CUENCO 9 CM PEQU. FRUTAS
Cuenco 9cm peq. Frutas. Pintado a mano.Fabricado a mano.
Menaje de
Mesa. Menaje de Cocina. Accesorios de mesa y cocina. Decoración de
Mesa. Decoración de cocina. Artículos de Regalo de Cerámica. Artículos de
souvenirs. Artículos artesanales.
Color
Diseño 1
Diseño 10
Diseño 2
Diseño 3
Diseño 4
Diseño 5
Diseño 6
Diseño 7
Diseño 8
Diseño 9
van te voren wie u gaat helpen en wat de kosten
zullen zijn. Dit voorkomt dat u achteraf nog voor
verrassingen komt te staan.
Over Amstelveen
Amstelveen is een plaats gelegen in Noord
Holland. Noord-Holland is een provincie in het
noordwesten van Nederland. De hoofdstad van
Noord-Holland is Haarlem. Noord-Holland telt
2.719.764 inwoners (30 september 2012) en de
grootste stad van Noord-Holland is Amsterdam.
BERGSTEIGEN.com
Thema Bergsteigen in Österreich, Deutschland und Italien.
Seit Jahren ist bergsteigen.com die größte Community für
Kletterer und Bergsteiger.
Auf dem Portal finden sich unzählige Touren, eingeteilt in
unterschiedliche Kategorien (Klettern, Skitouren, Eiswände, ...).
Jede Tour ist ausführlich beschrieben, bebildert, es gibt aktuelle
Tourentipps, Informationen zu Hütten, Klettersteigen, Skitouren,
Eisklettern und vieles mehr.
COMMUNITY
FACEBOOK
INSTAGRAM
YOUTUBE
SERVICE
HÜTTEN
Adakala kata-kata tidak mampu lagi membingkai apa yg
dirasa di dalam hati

########

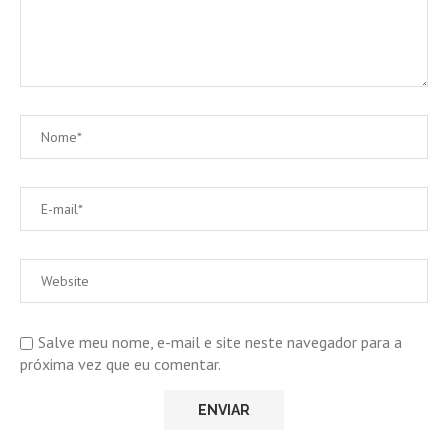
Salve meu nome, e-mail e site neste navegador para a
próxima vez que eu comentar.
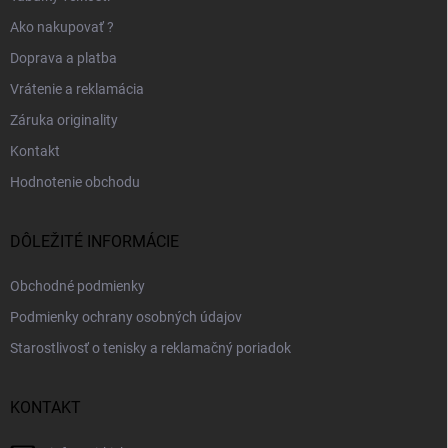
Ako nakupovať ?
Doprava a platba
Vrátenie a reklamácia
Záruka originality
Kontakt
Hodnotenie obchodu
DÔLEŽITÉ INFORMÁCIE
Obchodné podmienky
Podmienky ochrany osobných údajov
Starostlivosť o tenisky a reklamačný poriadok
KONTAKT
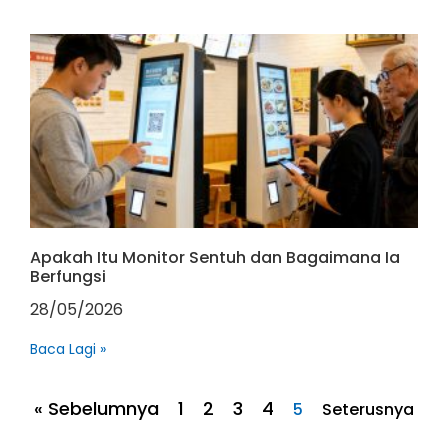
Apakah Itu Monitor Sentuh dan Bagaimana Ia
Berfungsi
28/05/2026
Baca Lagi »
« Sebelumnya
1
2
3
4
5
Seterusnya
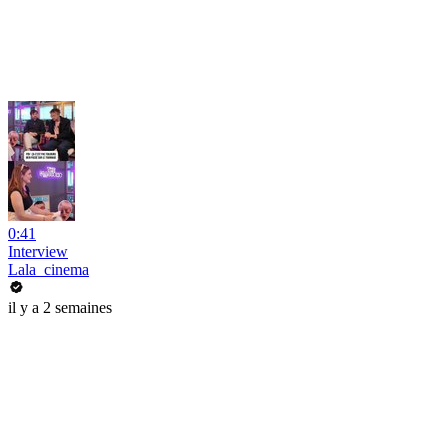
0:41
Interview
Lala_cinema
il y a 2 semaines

########

■ **Problem to solve**: Within the entries above, the lines from the one containing "Záruka originality" through the one containing "il y a 2 semaines" are to be transcribed exactly, ends included, pictures excluded.

■ **Output for this task**:
Záruka originality
Kontakt
Hodnotenie obchodu
DÔLEŽITÉ INFORMÁCIE
Obchodné podmienky
Podmienky ochrany osobných údajov
Starostlivosť o tenisky a reklamačný poriadok
KONTAKT
Apakah Itu Monitor Sentuh dan Bagaimana Ia
Berfungsi
28/05/2026
Baca Lagi »
« Sebelumnya
1
2
3
4
5
Seterusnya
0:41
Interview
Lala_cinema
il y a 2 semaines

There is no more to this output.